Marie-Catherine de Marneffe: Do you know that there’s still a chance? Identifying speaker commitment for natural language understanding
Ohio State University
When we communicate, we infer a lot beyond the literal meaning of the words we hear or read. In particular, our understanding of an utterance depends on assessing the extent to which the speaker stands by the event she describes. An unadorned declarative like “The cancer has spread” conveys firm speaker commitment of the cancer having spread, whereas “There are some indicators that the cancer has spread” imbues the claim with uncertainty. It is not only the absence vs. presence of embedding material that determines whether or not a speaker is committed to the event described: from (1) we will infer that the speaker is committed to there being war, whereas in (2) we will infer the speaker is committed to relocating species not being a panacea, even though the clauses that describe the events in (1) and (2) are both embedded under “(s)he doesn’t believe”.
(1) The problem, I’m afraid, with my colleague here, he really doesn’t believe that it’s war.
(2) Transplanting an ecosystem can be risky, as history shows. Hellmann doesn’t believe that relocating species threatened by climate change is a panacea.
In this talk, I will first illustrate how looking at pragmatic information of what speakers are committed to can improve NLP applications. Previous work has tried to predict the outcome of contests (such as the Oscars or elections) from tweets. I will show that by distinguishing tweets that convey firm speaker commitment toward a given outcome (e.g., “Dunkirk will win Best Picture in 2018”) from ones that only suggest the outcome (e.g., “Dunkirk might have a shot at the 2018 Oscars”) or tweets that convey the negation of the event (“Dunkirk is good but not academy level good for the Oscars”), we can outperform previous methods. Second, I will evaluate current models of speaker commitment, using the CommitmentBank, a dataset of naturally occurring discourses developed to deepen our understanding of the factors at play in identifying speaker commitment. We found that a linguistically informed model outperforms a LSTM-based one, suggesting that linguistic knowledge is needed to achieve robust language understanding. Both models however fail to generalize to the diverse linguistic constructions present in natural language, highlighting directions for improvement.

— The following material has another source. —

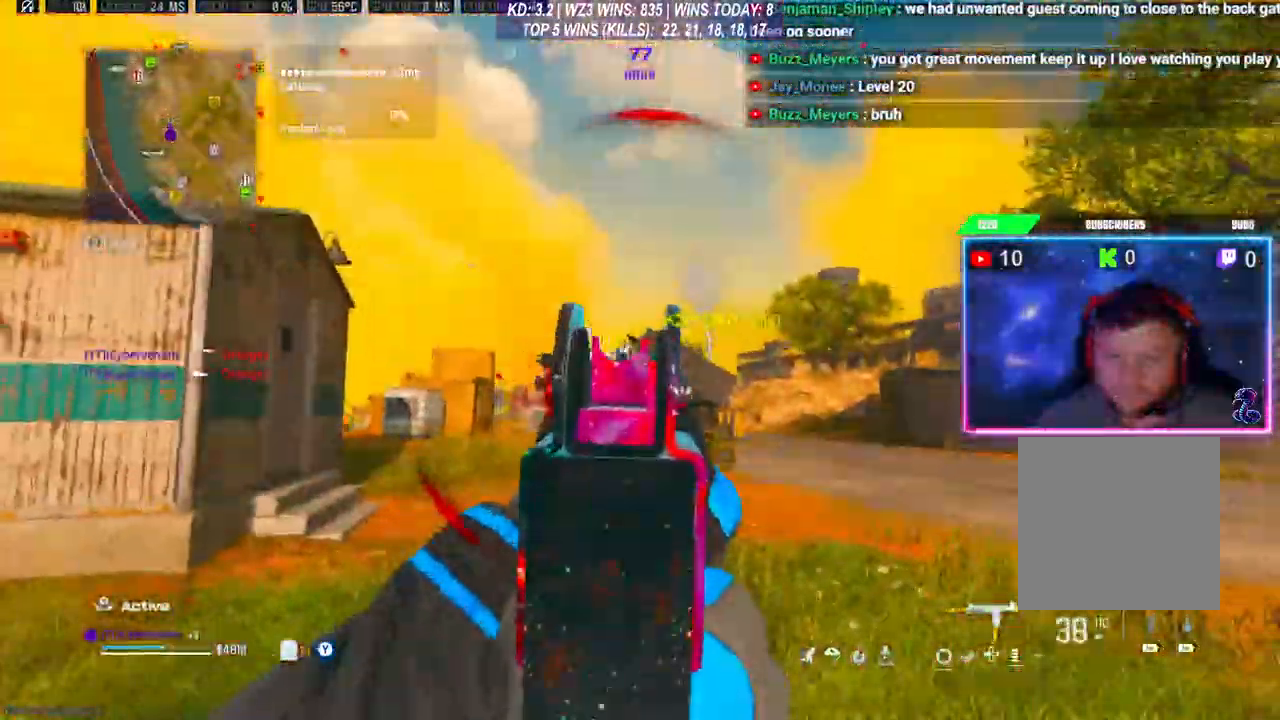
{"buttons": ["L3"], "left_stick": "up", "right_stick": "down-left", "events": [[233, "left_stick", "up-left"], [300, "L2", "up"], [300, "R2", "up"], [333, "L3", "down"], [333, "left_stick", "up"], [400, "right_stick", "down-left"]]}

Marie-Catherine de Marneffe is an Associate Professor in Linguistics at The Ohio State University. She received her PhD from Stanford University in December 2012 under the supervision of Christopher D. Manning. She is developing computational linguistic methods that capture what is conveyed by speakers beyond the literal meaning of the words they say. Primarily she wants to ground meanings in corpus data, and show how such meanings can drive pragmatic inference. She has also worked on Recognizing Textual Entailment and contributed to defining the Stanford Dependencies and the Universal Dependencies representations. She is the recipient of a Google Research Faculty award, NSF CRII award and recently a NSF CAREER award. She serves as a member of the NAACL board.
Learning to communicate in natural language in one of the unique human abilities which are at the same time extraordinarily important and extraordinarily difficult to reproduce in silico. Substantial progress has been achieved in some specific data-rich and constrained cases such as automatic speech recognition or machine translation. However the general problem of learning to use natural language with weak and noisy supervision in a grounded setting is still open. In this talk I will present recent work which addresses this challenge using deep recurrent neural network models. I will then focus on analytical methods which allow us to better understand the nature and localization of representations emerging in such architectures.
Grzegorz is an Assistant Professor at the Department of Cognitive Science and Artificial Intelligence at Tilburg University. Previously he did postdoctoral research at the Spoken Language Systems group at Saarland University. He received his doctoral degree from the School of Computing at Dublin City University in 2008. In his recent research he has focused on computational models of language learning from multimodal signals such as speech and vision and on the analysis and interpretability of representations emerging in multilayer recurrent neural networks. He regularly serves on program committees of major NLP and AI conferences, workshops and journals. He was an area chair at ACL 2017 (Machine Learning) and at EMNLP 2018 (Multimodal NLP and Speech), a general chair for Benelearn 2018, and co-organizer of BlackboxNLP 2018 (workshop on analyzing and interpreting neural networks for NLP).